Among those with undetectable HCV RNA at that point 4, 86% achieved SVR,
compared with just 25% of those with detectable viral load.
Most
participants finished all three bottles of Epclusa,
and their SVR rate was 85%. Another seven people took at least two full
bottles, with an SVR rate of 71%. However, none of the six participants who
finished less than two bottles were cured.
Twenty
people finished treatment on time in 12 weeks, achieving an SVR rate of 95%.

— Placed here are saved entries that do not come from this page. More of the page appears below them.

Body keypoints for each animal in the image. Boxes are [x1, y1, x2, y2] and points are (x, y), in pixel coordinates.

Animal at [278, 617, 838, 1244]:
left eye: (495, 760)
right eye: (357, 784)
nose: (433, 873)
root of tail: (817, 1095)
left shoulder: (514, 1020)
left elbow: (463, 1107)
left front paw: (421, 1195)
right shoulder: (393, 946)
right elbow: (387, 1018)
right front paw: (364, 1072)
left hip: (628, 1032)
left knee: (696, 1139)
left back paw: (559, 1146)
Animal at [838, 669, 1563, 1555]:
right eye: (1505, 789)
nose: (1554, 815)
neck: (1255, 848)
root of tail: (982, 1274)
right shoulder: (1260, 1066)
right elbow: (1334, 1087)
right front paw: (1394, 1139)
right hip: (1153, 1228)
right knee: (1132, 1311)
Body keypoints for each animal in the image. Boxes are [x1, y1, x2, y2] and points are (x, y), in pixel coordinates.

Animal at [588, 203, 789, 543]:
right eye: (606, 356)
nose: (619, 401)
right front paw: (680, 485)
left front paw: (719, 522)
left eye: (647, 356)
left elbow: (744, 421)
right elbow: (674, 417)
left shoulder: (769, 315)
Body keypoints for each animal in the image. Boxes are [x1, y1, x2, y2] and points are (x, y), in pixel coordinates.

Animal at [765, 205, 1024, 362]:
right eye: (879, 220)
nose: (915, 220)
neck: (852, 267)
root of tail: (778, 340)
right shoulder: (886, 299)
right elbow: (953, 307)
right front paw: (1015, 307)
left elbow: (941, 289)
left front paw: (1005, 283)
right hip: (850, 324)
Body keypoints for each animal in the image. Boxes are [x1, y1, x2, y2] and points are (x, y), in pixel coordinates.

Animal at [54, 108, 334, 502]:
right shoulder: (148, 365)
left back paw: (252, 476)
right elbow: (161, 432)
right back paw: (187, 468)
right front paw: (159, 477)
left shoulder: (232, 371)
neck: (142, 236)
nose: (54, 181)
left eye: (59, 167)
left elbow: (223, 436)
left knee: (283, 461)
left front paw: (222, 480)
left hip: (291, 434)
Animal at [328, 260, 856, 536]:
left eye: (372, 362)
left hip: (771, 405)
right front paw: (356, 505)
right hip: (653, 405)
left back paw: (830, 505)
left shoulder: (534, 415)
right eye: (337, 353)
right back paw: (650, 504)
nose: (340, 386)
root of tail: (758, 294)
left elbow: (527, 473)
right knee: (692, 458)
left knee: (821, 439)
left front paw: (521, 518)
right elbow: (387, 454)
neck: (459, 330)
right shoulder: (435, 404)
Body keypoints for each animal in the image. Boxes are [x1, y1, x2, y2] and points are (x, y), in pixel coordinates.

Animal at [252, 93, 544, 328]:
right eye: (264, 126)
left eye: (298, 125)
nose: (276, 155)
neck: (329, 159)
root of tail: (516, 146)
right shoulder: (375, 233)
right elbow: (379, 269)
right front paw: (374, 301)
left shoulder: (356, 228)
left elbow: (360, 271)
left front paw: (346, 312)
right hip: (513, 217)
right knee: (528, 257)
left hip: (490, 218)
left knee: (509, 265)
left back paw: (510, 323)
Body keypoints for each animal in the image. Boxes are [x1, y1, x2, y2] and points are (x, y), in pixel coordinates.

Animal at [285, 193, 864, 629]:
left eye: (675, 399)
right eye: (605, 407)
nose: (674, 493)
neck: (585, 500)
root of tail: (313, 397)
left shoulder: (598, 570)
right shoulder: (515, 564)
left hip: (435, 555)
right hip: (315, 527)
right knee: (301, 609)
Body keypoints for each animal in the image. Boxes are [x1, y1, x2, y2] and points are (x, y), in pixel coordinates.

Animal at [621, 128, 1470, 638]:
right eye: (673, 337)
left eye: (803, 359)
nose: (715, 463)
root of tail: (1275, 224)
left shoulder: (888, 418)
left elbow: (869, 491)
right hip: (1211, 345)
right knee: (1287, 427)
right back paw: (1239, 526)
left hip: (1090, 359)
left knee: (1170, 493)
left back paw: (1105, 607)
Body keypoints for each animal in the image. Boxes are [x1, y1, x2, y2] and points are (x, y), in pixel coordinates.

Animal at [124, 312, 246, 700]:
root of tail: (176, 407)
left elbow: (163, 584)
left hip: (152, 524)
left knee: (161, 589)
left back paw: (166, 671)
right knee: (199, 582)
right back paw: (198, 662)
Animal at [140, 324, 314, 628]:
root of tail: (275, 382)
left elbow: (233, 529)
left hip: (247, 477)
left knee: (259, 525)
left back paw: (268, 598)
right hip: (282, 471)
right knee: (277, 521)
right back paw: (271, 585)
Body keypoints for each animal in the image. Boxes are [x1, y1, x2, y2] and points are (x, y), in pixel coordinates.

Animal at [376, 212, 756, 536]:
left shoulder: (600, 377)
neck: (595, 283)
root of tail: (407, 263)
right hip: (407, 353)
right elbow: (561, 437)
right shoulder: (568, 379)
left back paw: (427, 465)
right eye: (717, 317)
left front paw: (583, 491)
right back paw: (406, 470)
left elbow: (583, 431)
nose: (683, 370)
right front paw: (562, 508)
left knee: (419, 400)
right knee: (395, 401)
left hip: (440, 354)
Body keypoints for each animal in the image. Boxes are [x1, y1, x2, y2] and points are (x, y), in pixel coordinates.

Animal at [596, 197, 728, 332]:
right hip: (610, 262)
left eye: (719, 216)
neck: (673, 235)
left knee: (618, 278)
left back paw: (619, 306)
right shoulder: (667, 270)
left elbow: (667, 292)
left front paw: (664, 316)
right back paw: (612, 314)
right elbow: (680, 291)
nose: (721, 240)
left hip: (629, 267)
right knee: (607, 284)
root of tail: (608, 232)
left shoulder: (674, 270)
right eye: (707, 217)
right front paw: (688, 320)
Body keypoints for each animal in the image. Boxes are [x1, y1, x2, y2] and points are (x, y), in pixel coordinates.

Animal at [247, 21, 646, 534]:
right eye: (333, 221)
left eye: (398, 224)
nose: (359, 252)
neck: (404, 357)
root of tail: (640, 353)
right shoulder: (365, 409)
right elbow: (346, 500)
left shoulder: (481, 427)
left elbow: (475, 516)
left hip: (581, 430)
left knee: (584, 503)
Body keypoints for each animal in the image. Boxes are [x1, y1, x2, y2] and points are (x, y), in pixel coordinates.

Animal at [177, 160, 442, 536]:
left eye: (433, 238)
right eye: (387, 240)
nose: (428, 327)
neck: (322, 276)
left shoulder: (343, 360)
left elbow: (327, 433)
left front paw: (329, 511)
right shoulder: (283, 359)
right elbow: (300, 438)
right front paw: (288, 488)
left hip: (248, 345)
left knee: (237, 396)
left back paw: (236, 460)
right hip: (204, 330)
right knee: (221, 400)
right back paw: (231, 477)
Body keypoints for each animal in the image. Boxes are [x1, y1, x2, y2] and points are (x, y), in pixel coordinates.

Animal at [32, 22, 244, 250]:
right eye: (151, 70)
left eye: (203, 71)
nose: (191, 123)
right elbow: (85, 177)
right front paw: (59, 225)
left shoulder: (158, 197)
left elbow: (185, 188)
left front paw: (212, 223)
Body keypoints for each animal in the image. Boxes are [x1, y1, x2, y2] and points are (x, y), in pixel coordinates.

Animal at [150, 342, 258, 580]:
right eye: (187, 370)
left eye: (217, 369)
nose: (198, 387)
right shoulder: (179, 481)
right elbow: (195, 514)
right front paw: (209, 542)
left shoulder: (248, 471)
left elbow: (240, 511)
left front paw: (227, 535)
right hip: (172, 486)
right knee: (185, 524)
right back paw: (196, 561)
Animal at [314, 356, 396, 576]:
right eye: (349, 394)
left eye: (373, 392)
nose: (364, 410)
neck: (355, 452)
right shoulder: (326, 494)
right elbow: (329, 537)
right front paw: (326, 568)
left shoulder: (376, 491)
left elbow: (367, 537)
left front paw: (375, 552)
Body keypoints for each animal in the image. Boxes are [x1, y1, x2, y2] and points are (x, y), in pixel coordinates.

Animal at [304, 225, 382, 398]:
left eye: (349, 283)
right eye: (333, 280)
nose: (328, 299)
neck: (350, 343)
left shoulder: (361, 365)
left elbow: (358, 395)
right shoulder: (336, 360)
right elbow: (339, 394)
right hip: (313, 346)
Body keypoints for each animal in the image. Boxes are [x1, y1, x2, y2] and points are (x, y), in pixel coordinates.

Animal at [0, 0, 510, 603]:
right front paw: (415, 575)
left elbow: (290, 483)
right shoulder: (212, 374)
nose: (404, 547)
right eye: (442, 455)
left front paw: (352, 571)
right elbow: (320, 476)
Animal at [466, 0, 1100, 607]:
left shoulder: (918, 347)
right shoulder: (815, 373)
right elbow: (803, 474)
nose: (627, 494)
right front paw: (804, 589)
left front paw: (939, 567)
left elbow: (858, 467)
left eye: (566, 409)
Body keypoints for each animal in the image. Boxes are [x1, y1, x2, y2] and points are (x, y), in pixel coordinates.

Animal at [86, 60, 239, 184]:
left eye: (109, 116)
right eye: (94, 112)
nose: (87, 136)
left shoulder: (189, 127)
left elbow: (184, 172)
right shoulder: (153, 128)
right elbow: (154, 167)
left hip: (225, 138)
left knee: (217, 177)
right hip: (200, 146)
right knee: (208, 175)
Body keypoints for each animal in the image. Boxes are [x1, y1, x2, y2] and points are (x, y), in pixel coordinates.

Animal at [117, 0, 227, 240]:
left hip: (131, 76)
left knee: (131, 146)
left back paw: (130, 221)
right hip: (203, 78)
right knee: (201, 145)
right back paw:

Another 43 people took longer to complete the 12 weeks worth of medication
due to gaps in therapy, but they still had a high cure rate of 88%. Thirteen
people did not complete treatment, and their SVR rate fell to 38%.
"As
long as patients completed the prescribed amount, imperfect adherence was not
associated with decreased cure rates," Rosenthal said.
Thirteen
participants reported treatment gaps at some point during the 12-week course of
therapy. Nine of these interruptions lasted 10 days or longer, with the longest
being 70 and 196 days. Reasons for treatment interruption included medications being
lost or stolen, hospitalisation, incarceration and entering inpatient drug
treatment.
People
with no treatment gaps had an SVR rate of 86%, compared with 67% for those with
any interruptions. Everyone who had gaps lasting 3 to 10 days, as well as the
two people with the longest gaps, were all cured. However, three people with intermediate
gaps of 14, 15 and 30 days did not achieve SVR.
The
likelihood of being cured was not affected by daily injections, unstable
housing, hazardous drinking or lack of opioid substitution therapy, Rosenthal
said.
"PWID [people who inject drugs] have high rates of completion of DAA
therapy and achieve high rates of SVR," the researchers concluded. "Imperfect adherence does not seem to impact
SVR outcomes, even in patients with interruptions in treatment. Completion of
at least 8 weeks of [Epclusa] is
important for achieving SVR."
"Our data
demonstrate that people who inject drugs can achieve SVR at comparable rates to
non-drug using populations, even if adherence is imperfect," Rosenthal
said. "Therefore, there is no justification for excluding people who
inject drugs from being treated. In fact, people who inject drugs should
represent a unique high-priority population, because injection drug use remains
the primary reason for on-going HCV transmission in the U.S. Therefore,
treatment of people who inject drugs will help prevent new cases of HCV."